Yeni bir demokrasi cephesinin çekirdeği, Türkiye’deki sol- sosyalist hareket olabilir. Umut edilir ki, içinde bulunduğumuz vahim koşullar, sol partilerin ve grupların aralarındaki görüş ayrılıklarının da kalkmasına neden olur. TİP Başkanı Erkan Baş’ın İBB Başkanı Ekrem İmamoğlu’na yaptığı ziyaret bu bakımdan önemli. Burada önerilen bir siyasal program değil, demokrasiden giderek uzaklaşan bir iktidara karşı mücadele stratejisi. Bütün sol gruplar kendi ideolojilerini saklı tutabilirler. Demokrasi için birlik aranırken bu farklılıkları ortaya atmak, adlandırmak gerekmez. Üzerinde tek birleşilmesi gereken ortak nokta demokrasi ve ona bağlı olarak hukuk devleti, eşitlik, temel hak ve özgürlükler. Sol demokratik cephenin içinde sınıf mücadelesine dayanan örgütlenmeler yanında başka mücadele grupları da yer almalı. Bu cephenin gündelik gelişmeleri izleyen, uygulamayı yöneten bir yönetim kurulu bulunmalı. Yönetim Kurulu bütün bileşenlere danışarak karar alma yetkisine sahip olmalı. Bu yönde örgütlenmelerin gerçekleşmesi için bütün bileşenlerin katıldığı yüz yüze bir toplantıya gereksinim var.
☆ ☆ ☆ ☆ ☆ ☆ ☆
Göreviniz:
Demokrasi cephesi üzerine yukarıdaki metne göre:
(a) Yeni bir demokrasi cephesinin çekirdeği hangi hareket olabilir?
(b) Hangi ziyaret bu bakımdan önemli olarak nitelendiriliyor?
(c) Bu yöndeki örgütlenmelerin gerçekleşmesi için neye gereksinim var?
☆ ☆ ☆ ☆ ☆ ☆ ☆
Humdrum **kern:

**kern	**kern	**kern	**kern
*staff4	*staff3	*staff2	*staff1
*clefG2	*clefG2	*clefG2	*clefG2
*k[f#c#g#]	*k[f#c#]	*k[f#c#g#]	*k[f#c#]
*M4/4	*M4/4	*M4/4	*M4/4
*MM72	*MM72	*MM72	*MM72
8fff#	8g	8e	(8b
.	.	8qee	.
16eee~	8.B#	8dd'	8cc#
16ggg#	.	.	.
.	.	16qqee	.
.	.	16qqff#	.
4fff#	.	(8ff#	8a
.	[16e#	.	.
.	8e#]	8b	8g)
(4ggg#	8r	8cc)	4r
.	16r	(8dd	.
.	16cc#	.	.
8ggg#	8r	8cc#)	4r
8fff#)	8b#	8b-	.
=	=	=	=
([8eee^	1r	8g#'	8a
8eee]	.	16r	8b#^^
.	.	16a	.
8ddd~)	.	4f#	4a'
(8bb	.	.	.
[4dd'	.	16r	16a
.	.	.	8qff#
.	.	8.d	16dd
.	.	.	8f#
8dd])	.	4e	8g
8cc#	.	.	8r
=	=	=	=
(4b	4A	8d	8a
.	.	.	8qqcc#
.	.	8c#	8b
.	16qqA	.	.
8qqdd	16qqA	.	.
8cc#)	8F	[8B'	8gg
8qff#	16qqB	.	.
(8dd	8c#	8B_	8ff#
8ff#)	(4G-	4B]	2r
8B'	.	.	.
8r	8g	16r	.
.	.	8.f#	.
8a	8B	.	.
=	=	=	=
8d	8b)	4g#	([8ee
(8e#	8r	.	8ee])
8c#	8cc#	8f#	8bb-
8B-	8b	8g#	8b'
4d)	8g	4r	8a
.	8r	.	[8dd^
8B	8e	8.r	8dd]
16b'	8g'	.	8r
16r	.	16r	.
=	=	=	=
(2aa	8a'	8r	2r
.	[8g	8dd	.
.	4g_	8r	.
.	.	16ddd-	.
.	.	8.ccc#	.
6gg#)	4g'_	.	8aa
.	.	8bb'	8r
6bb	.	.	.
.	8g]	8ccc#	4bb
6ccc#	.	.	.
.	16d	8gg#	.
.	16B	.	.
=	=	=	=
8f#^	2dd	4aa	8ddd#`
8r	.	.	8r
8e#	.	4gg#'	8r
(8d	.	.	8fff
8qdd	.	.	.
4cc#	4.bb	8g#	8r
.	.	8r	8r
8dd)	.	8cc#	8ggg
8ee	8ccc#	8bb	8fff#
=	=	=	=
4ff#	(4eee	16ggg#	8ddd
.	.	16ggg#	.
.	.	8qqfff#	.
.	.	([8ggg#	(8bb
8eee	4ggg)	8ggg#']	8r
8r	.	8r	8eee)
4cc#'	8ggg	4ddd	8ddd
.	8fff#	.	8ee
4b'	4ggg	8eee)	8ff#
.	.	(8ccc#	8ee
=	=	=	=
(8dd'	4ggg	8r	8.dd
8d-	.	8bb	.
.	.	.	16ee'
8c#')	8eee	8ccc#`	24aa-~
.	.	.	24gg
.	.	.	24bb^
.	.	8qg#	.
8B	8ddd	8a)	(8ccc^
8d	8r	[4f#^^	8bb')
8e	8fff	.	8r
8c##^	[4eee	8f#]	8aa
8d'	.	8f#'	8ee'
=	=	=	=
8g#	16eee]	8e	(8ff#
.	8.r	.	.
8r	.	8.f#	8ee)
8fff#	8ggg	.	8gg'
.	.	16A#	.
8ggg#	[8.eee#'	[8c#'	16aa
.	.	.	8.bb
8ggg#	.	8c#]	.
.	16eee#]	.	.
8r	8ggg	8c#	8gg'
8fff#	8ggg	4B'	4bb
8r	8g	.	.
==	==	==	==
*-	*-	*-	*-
☆ ☆ ☆ ☆ ☆ ☆ ☆
Yazılı çözüm:
(a) Türkiye'deki sol-sosyalist hareket.
(b) TİP Başkanı Erkan Baş'ın İBB Başkanı Ekrem İmamoğlu'na yaptığı ziyaret.
(c) Bütün bileşenlerin katıldığı yüz yüze bir toplantıya.